Task description
The entries that follow contain images, which should be left out; output everything else exactly.

=== Entries shown ===

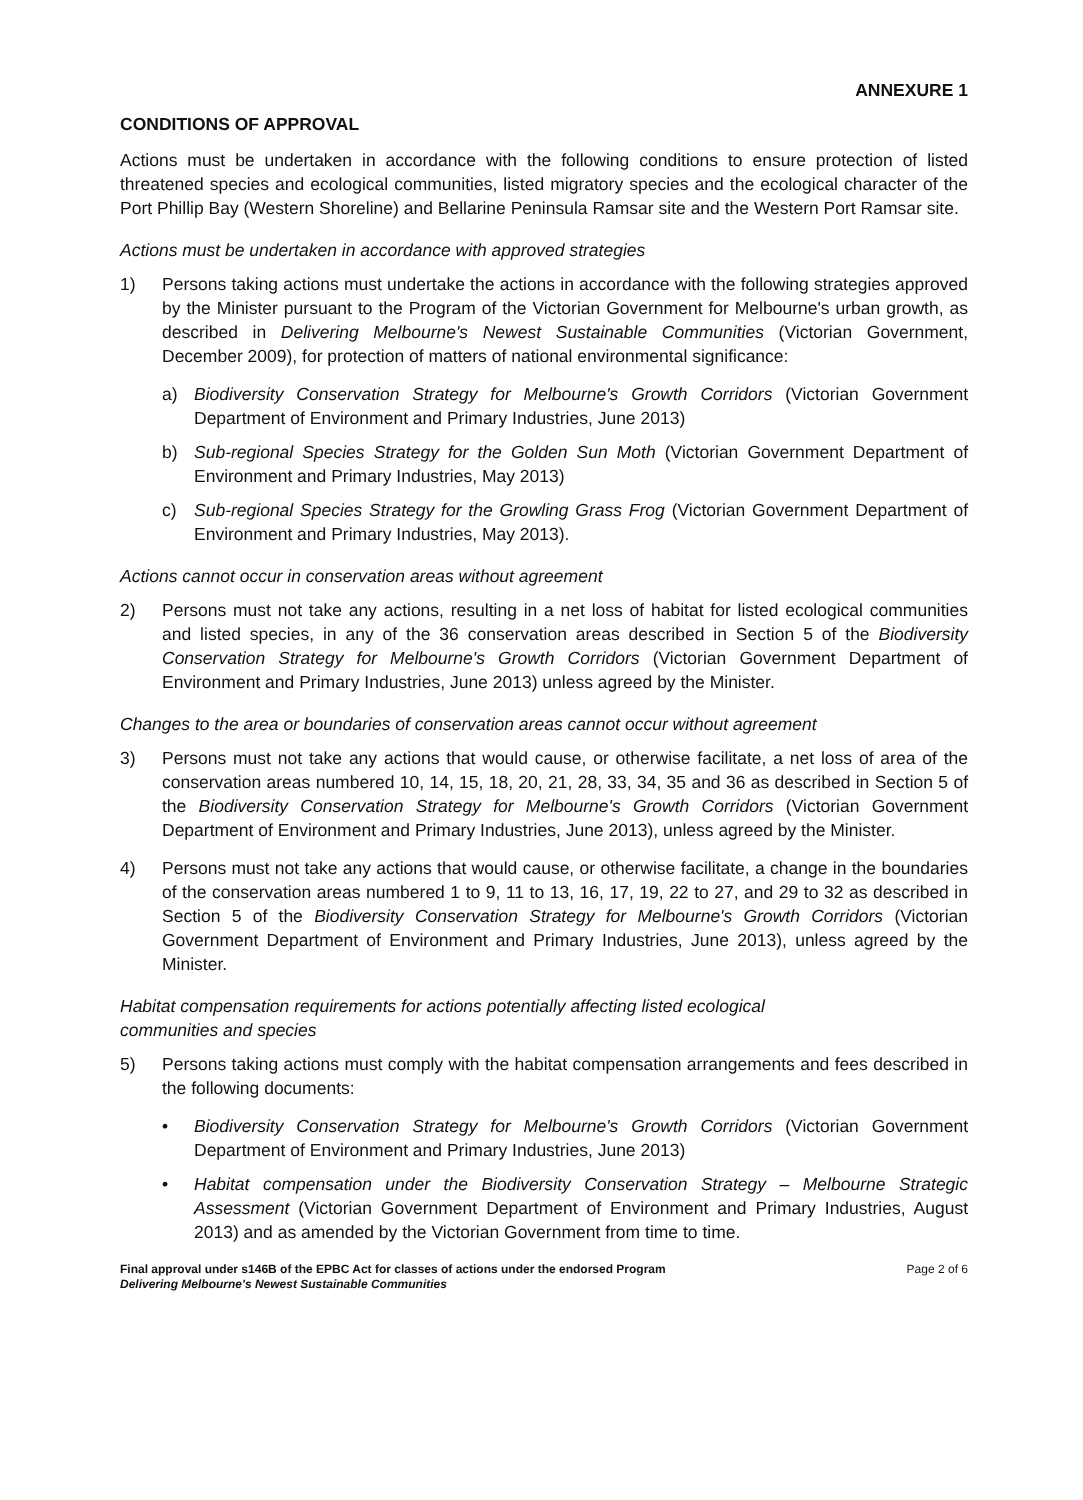ANNEXURE 1
CONDITIONS OF APPROVAL
Actions must be undertaken in accordance with the following conditions to ensure protection of listed threatened species and ecological communities, listed migratory species and the ecological character of the Port Phillip Bay (Western Shoreline) and Bellarine Peninsula Ramsar site and the Western Port Ramsar site.
Actions must be undertaken in accordance with approved strategies
1) Persons taking actions must undertake the actions in accordance with the following strategies approved by the Minister pursuant to the Program of the Victorian Government for Melbourne's urban growth, as described in Delivering Melbourne's Newest Sustainable Communities (Victorian Government, December 2009), for protection of matters of national environmental significance:
a) Biodiversity Conservation Strategy for Melbourne's Growth Corridors (Victorian Government Department of Environment and Primary Industries, June 2013)
b) Sub-regional Species Strategy for the Golden Sun Moth (Victorian Government Department of Environment and Primary Industries, May 2013)
c) Sub-regional Species Strategy for the Growling Grass Frog (Victorian Government Department of Environment and Primary Industries, May 2013).
Actions cannot occur in conservation areas without agreement
2) Persons must not take any actions, resulting in a net loss of habitat for listed ecological communities and listed species, in any of the 36 conservation areas described in Section 5 of the Biodiversity Conservation Strategy for Melbourne's Growth Corridors (Victorian Government Department of Environment and Primary Industries, June 2013) unless agreed by the Minister.
Changes to the area or boundaries of conservation areas cannot occur without agreement
3) Persons must not take any actions that would cause, or otherwise facilitate, a net loss of area of the conservation areas numbered 10, 14, 15, 18, 20, 21, 28, 33, 34, 35 and 36 as described in Section 5 of the Biodiversity Conservation Strategy for Melbourne's Growth Corridors (Victorian Government Department of Environment and Primary Industries, June 2013), unless agreed by the Minister.
4) Persons must not take any actions that would cause, or otherwise facilitate, a change in the boundaries of the conservation areas numbered 1 to 9, 11 to 13, 16, 17, 19, 22 to 27, and 29 to 32 as described in Section 5 of the Biodiversity Conservation Strategy for Melbourne's Growth Corridors (Victorian Government Department of Environment and Primary Industries, June 2013), unless agreed by the Minister.
Habitat compensation requirements for actions potentially affecting listed ecological
communities and species
5) Persons taking actions must comply with the habitat compensation arrangements and fees described in the following documents:
• Biodiversity Conservation Strategy for Melbourne's Growth Corridors (Victorian Government Department of Environment and Primary Industries, June 2013)
• Habitat compensation under the Biodiversity Conservation Strategy – Melbourne Strategic Assessment (Victorian Government Department of Environment and Primary Industries, August 2013) and as amended by the Victorian Government from time to time.
Final approval under s146B of the EPBC Act for classes of actions under the endorsed Program
Delivering Melbourne's Newest Sustainable Communities Page 2 of 6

===

Task response
ANNEXURE 1
CONDITIONS OF APPROVAL
Actions must be undertaken in accordance with the following conditions to ensure protection of listed threatened species and ecological communities, listed migratory species and the ecological character of the Port Phillip Bay (Western Shoreline) and Bellarine Peninsula Ramsar site and the Western Port Ramsar site.
Actions must be undertaken in accordance with approved strategies
1) Persons taking actions must undertake the actions in accordance with the following strategies approved by the Minister pursuant to the Program of the Victorian Government for Melbourne's urban growth, as described in Delivering Melbourne's Newest Sustainable Communities (Victorian Government, December 2009), for protection of matters of national environmental significance:
a) Biodiversity Conservation Strategy for Melbourne's Growth Corridors (Victorian Government Department of Environment and Primary Industries, June 2013)
b) Sub-regional Species Strategy for the Golden Sun Moth (Victorian Government Department of Environment and Primary Industries, May 2013)
c) Sub-regional Species Strategy for the Growling Grass Frog (Victorian Government Department of Environment and Primary Industries, May 2013).
Actions cannot occur in conservation areas without agreement
2) Persons must not take any actions, resulting in a net loss of habitat for listed ecological communities and listed species, in any of the 36 conservation areas described in Section 5 of the Biodiversity Conservation Strategy for Melbourne's Growth Corridors (Victorian Government Department of Environment and Primary Industries, June 2013) unless agreed by the Minister.
Changes to the area or boundaries of conservation areas cannot occur without agreement
3) Persons must not take any actions that would cause, or otherwise facilitate, a net loss of area of the conservation areas numbered 10, 14, 15, 18, 20, 21, 28, 33, 34, 35 and 36 as described in Section 5 of the Biodiversity Conservation Strategy for Melbourne's Growth Corridors (Victorian Government Department of Environment and Primary Industries, June 2013), unless agreed by the Minister.
4) Persons must not take any actions that would cause, or otherwise facilitate, a change in the boundaries of the conservation areas numbered 1 to 9, 11 to 13, 16, 17, 19, 22 to 27, and 29 to 32 as described in Section 5 of the Biodiversity Conservation Strategy for Melbourne's Growth Corridors (Victorian Government Department of Environment and Primary Industries, June 2013), unless agreed by the Minister.
Habitat compensation requirements for actions potentially affecting listed ecological
communities and species
5) Persons taking actions must comply with the habitat compensation arrangements and fees described in the following documents:
• Biodiversity Conservation Strategy for Melbourne's Growth Corridors (Victorian Government Department of Environment and Primary Industries, June 2013)
• Habitat compensation under the Biodiversity Conservation Strategy – Melbourne Strategic Assessment (Victorian Government Department of Environment and Primary Industries, August 2013) and as amended by the Victorian Government from time to time.
Final approval under s146B of the EPBC Act for classes of actions under the endorsed Program
Delivering Melbourne's Newest Sustainable Communities Page 2 of 6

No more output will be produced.